I love you, dearest one, all the while,
My heart is as full as it can hold,
There is place and to spare for the frank young smile,
And the red young mouth and the hair’s young gold,
So, hush, I will give you this leaf to keep,
See, I shut it inside the sweet, cold hand—
There, that is our secret! go to sleep;
You will wake, and remember and understand.

In that lovely dream he—Frank Laurier—had pressed his lips on her golden hair, had kissed a rose and crushed it between her folded hands. Was it only a dream?

Yes, how could it be aught but a dream? He who had trifled with her, scorned her while living, how could he have changed when she lay dead?

The tears brimmed over in her eyes as she thought:

“How foolish I am, dwelling on such fancies. Of course, I have been ill—not dead!—and dreamed all about these people who care naught for me.”

Leon Dalrymple took her hand and looked at her with tender pity.

“My dear little one, do you feel well enough to go back with me over the cruel past?” he asked abruptly.

She assented eagerly, and with some evasions that he deemed necessary, he gave her a brief résumé of his life.

“I shall not tell you what your mother’s name was—nor mine—I call myself Leon Lyndon now,” he said curtly, continuing: “Suffice it to say you were born after your mother deserted me in disgust at my poverty. I did not suspect you were coming, and, if she guessed it, she selfishly kept the tender secret. You were born, and became the joy and pride of her life while I hated her for having deprived me of your love. I believe I was half mad in my troubles those days, and I contrived to see you often unsuspected by your mother, while you were out with your nurse. Your baby beauty and sweetness grew upon me so that at last I stole you away, gloating over the thought that I could punish her at last for her cruelty to me. I took you to my dear, sweet sister Jessie, left you in her care, and became an exile from my native land. The story of those twelve years is too long for you now, but at length the longing for you drew me back again to New York, where I searched for you vainly for a week before I chanced on you at last.”

“You found me lying like one dead in the snow!” she cried, and he started, answering evasively:

“How came you there, my darling? I am very anxious to hear your story up to that point.”

To his surprise she burst into tears, sobbing unrestrainedly for several moments.

He waited patiently, stroking the fair head tenderly till the healing tears ceased to flow, then, little by little, he drew her on, until the story of her young life and her piteous little love secret lay bare before his eyes.

He was startled, touched, and pained; the tears were very near his eyes.

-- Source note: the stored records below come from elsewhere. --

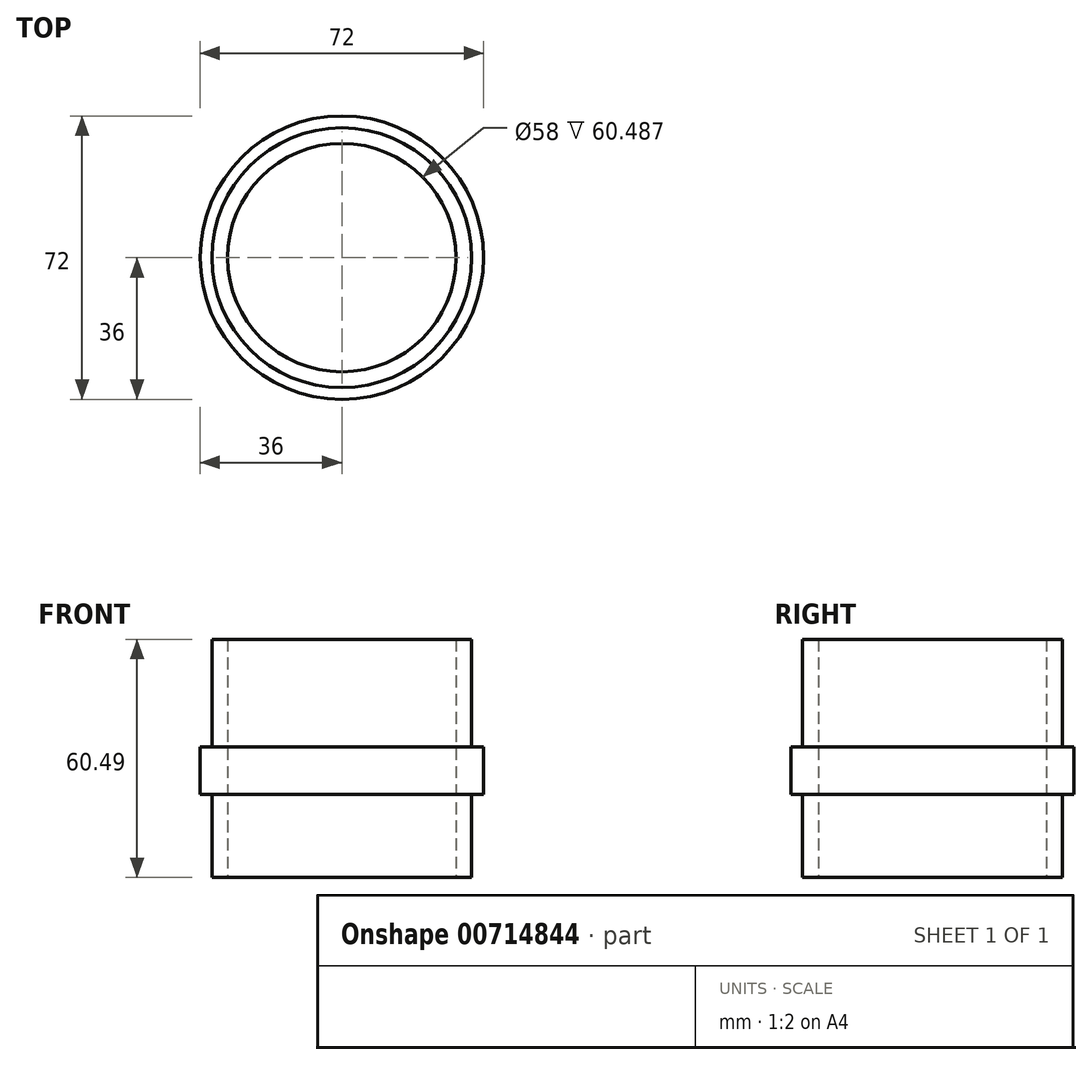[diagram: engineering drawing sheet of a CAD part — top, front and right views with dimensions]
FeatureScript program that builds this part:
annotation { "Feature Type Name" : "Feature", "Feature Type Description" : "" }
export const myFeature = defineFeature(function(context is Context, id is Id, definition is map)
    precondition{}
    {
        {
            var Q0;
            Q0=qCreatedBy(makeId("Front.planeOp"),FACE);
            var sketch = newSketch(context, id + "F0", { "sketchPlane" : qUnion([Q0])});
            skLineSegment(sketch, "E0", {"start": v(29, 0) * mm, "end": v(29, 60.49) * mm});
            skLineSegment(sketch, "E1", {"start": v(29, 60.49) * mm, "end": v(33, 60.49) * mm});
            skLineSegment(sketch, "E2", {"start": v(33, 60.49) * mm, "end": v(33, 33.14) * mm});
            skLineSegment(sketch, "E3", {"start": v(33, 33.14) * mm, "end": v(36, 33.14) * mm});
            skLineSegment(sketch, "E4", {"start": v(36, 33.14) * mm, "end": v(36, 21.14) * mm});
            skLineSegment(sketch, "E5", {"start": v(36, 21.14) * mm, "end": v(33, 21.14) * mm});
            skLineSegment(sketch, "E6", {"start": v(33, 21.14) * mm, "end": v(33, 0) * mm});
            skLineSegment(sketch, "E7", {"start": v(33, 0) * mm, "end": v(29, 0) * mm});
            skLineSegment(sketch, "E8", {"start": v(0, 0) * mm, "end": v(0, 29.73) * mm, "construction": true});
            skSolve(sketch);
        }
        {
            var Q0;
            Q0=makeQuery(id+"F0.imprint","IMPRINT",FACE,{"disambiguationData":[TD([[makeQuery(id+"F0.imprint","IMPRINT",EDGE,{"derivedFrom":sQuery(id+"F0.wireOp",EDGE,"E0")}),-1.0]])]});
            var Q1;
            Q1=sQuery(id+"F0.wireOp",EDGE,"E8");
            revolve(context, id + "F1", {"surfaceOperationType" : NewSurfaceOperationType.NEW, "entities" : qUnion([Q0]), "axis" : qUnion([Q1]), "revolveType" : RevolveType.FULL});
        }
    });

He kissed her tenderly, pityingly.

“It was very sad, my child, but you are so young you will soon get over this sorrow. It was rash in you to try to throw away your life like that, and I am very glad that I found you in your extremity and placed you in a physician’s care, else your life must have paid the forfeit of your desperate deed,” he said rapidly, determining in his mind that she should never know what had happened to her that night after she fell down in the snow and thought herself dying.

“But life is very sad,” she murmured plaintively. “He—he—will marry that scornful beauty, Miss Ellyson, and—and—they will laugh together many times over me—and my broken heart.”

The tears came again in a burning shower, but he was glad to see them fall; he knew they would relieve her pain of wounded love and pride.

When she grew quiet he said tenderly:

“You must forget him, dear, as they will forget you in their happiness. I will take you away from New York, where you shall never meet those cruel hearts again.”

“I should like to go—I should like to forget!” she sighed, and his heart throbbed with divine sympathy, for he knew well all the anguish of her plaint.

Do I remember? Ask me not again!
My soul has but one passion—to forget!
Oh, is there nothing in the world then
To take away the soul’s divine regret?
Alas, for love is evermore divine,
Immortal is the sorrow love must bring,
The buried jewel seeketh yet to shine,
And music’s spirit haunts the idle string,
So doth the heart in sadness ever twine,
Some fading wreath that keeps hope lingering.